Move to coed schedule starts Tuesday

August 31, 2012
By MICHAEL ERB (merb@newsandsentinel.com) , Parkersburg News and Sentinel

PARKERSBURG - Students at VanDevender Middle School will attend their last gender-specific classes today, at least for the 2012-13 school year.

Vandy was the last West Virginia public school to offer the single-sex classes. The American Civil Liberties Union of West Virginia asked for single-gender classes at Vandy to be stopped immediately while the validity of the classes are discussed in court. Earlier this month, the ACLU filed a lawsuit on behalf of parent "Jane Doe" whose three daughters are students at the school and claim to have suffered emotional and physical distress as a result of the program. The ACLU asserts the classes are a violation of federal Title IX regulations, which prohibit discrimination based on sex.

Chief Judge Joseph Goodwin of the United States District Court for the Southern District of West Virginia in Charleston ruled in favor Wednesday of a preliminary injunction against single-sex classes at the school. Goodwin said the classes would be halted for the 2012-13 school year and replaced by coeducational classes by Monday.

Principal Steve Taylor said Thursday he already had been working on the coed schedule in anticipation of the judge's ruling. Taylor said he must input the new schedule into the school's computer system and then allow the program to "shuffle" the students and place them into the new classes.

"It's not as simple as just moving them to another class. They all have to be coded again. The whole thing has to be rebuilt," he said.

Taylor said he was meeting after school Thursday with teachers. The change will affect 17 of the school's 28 teachers. Taylor also plans to meet today with each grade level at the school and explain the change.

School is closed Monday for Labor Day, but Taylor said when they return Tuesday the students will be in new classes for math, English, science and social studies. The change does not affect those classes that already were coed.

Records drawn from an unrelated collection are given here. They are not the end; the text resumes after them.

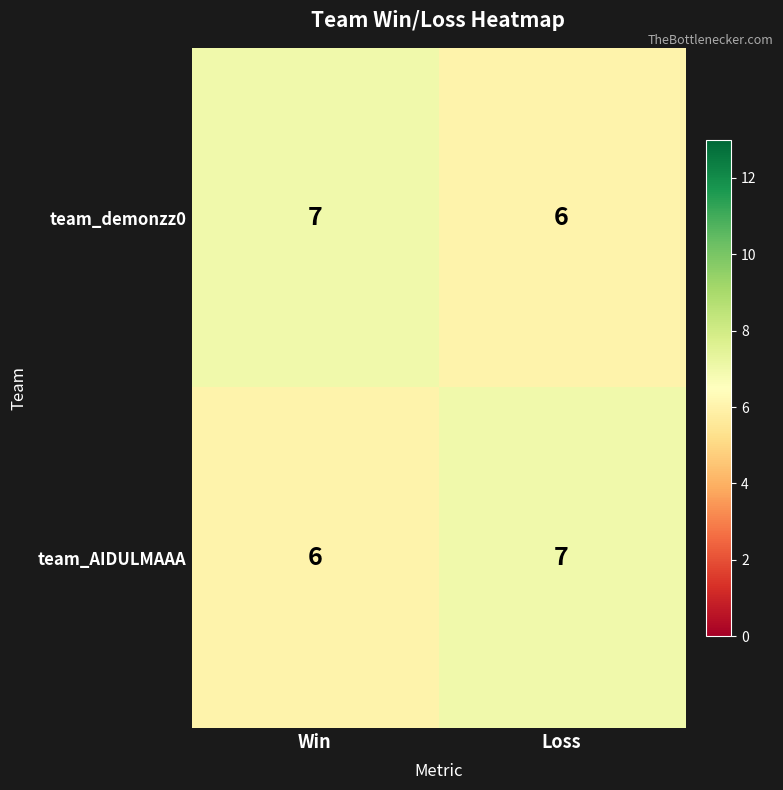

Count the number of data series in this chart.

2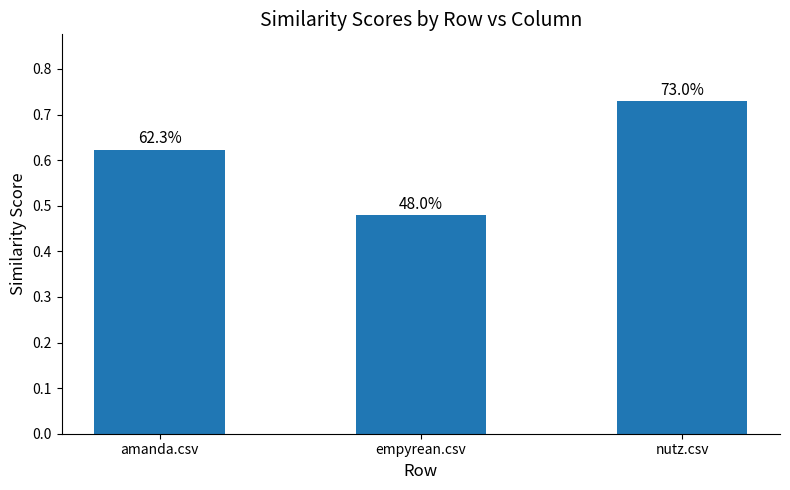

Does the chart contain any negative values?

No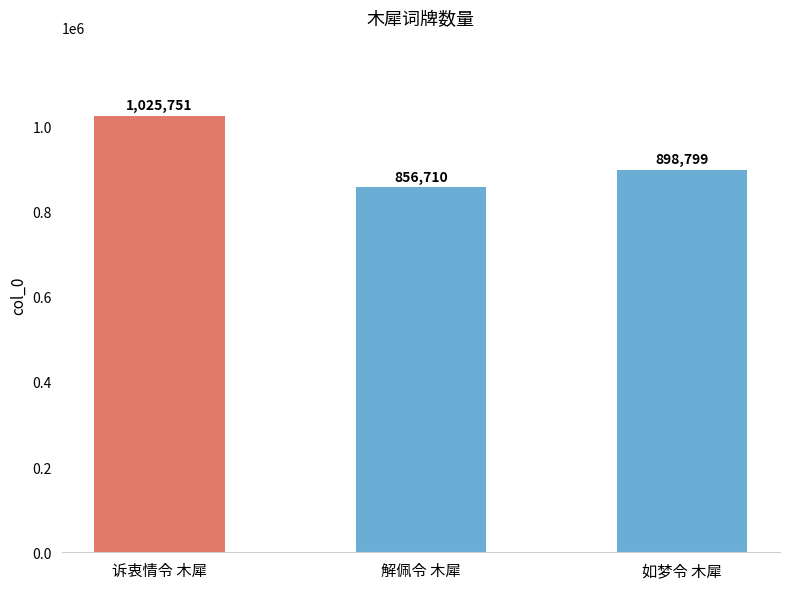

Are the bars horizontal?

No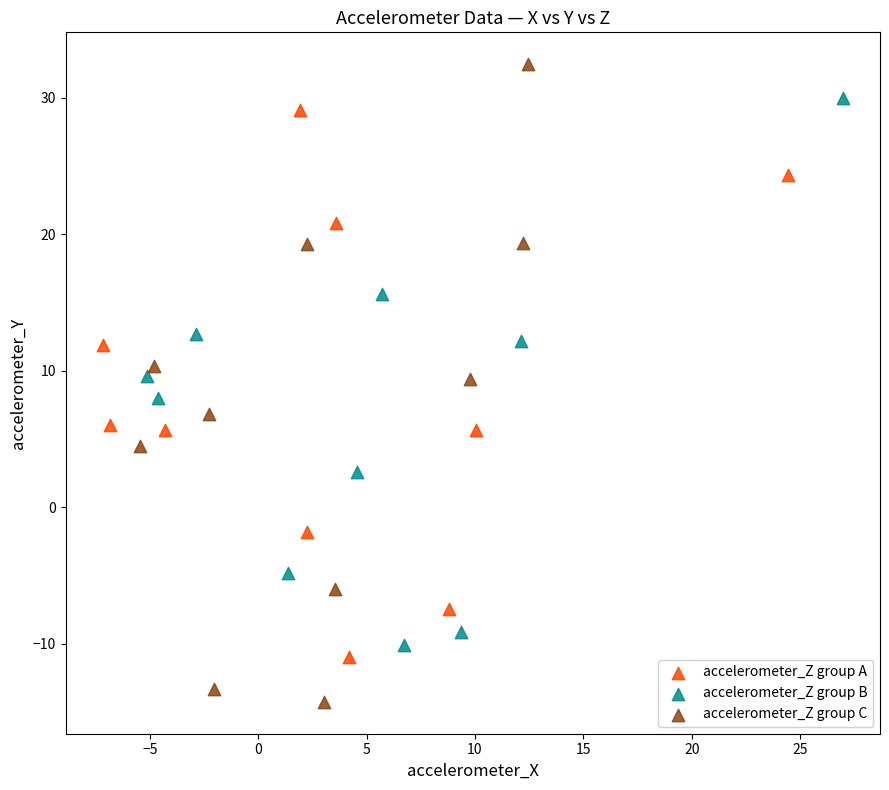

Which series contains the highest Y value?

accelerometer_Z group C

Taylor also said the switch would not affect any funding at the school. Initial training for sixth- and seventh-grade teachers was paid for through a two-year grant, which ended in the spring.

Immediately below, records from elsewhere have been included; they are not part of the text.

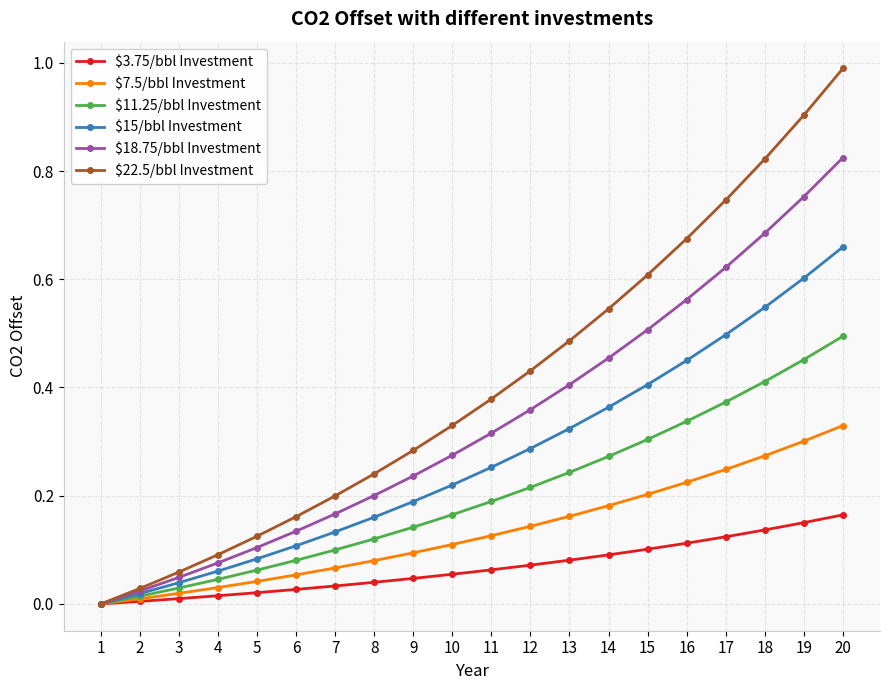

Which series has the widest spread of values?

$22.5/bbl Investment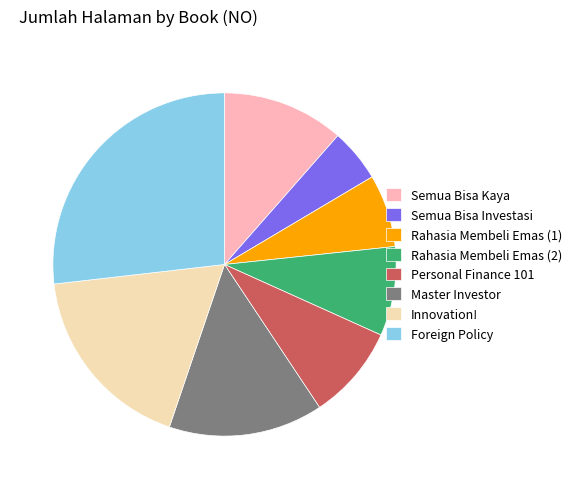

Which has a higher value, Personal Finance 101 or Foreign Policy?

Foreign Policy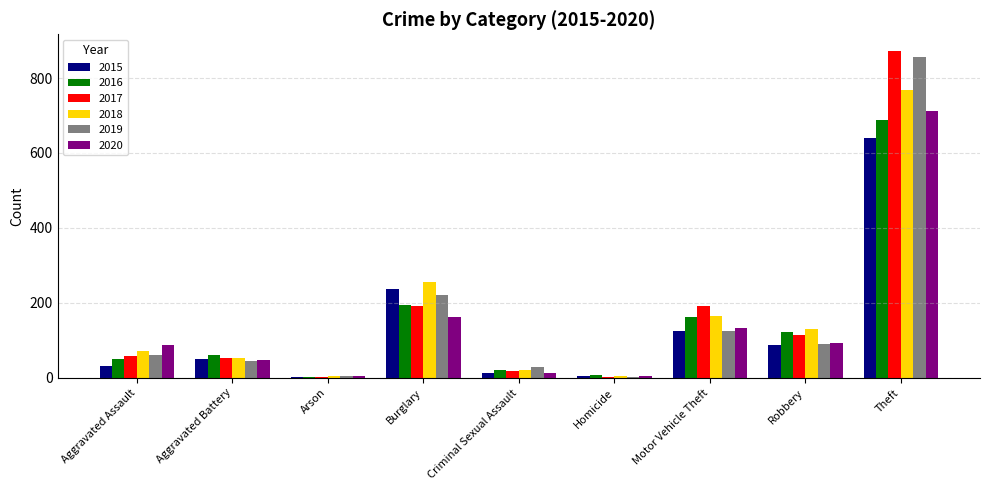

Is it true that 2015 equals 31 at Aggravated Assault?

True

"That's why we did training for our eighth-grade teachers this year in-house," he said.

Taylor said though the injunction is disappointing, he was pleased Goodwin left the door open for the school to revisit the program. In his published opinion, Goodwin indicated the program would be legal if the school and school system corrected certain issues, and could pursue implementing the classes after the 2012-13 school year.

"It kind of leaves the door open," Taylor said. "Right now we are going to focus on the coed classes, and after we get back into the routine with those, I will sit down with the staff and see if (single-gender classes) are anything they want to pursue in the future."

Officials with the school and school system declined a request by the newspaper to take pictures Thursday in a gender-specific class. Superintendent Pat Law cited continued litigation concerning the program.

Brenda Green, executive director of the ACLU of West Virginia, said Wednesday lawyers would be reviewing the judges opinion on the temporary injunction and how it might affect the lawsuit, but for now the lawsuit was unchanged and would continue forward.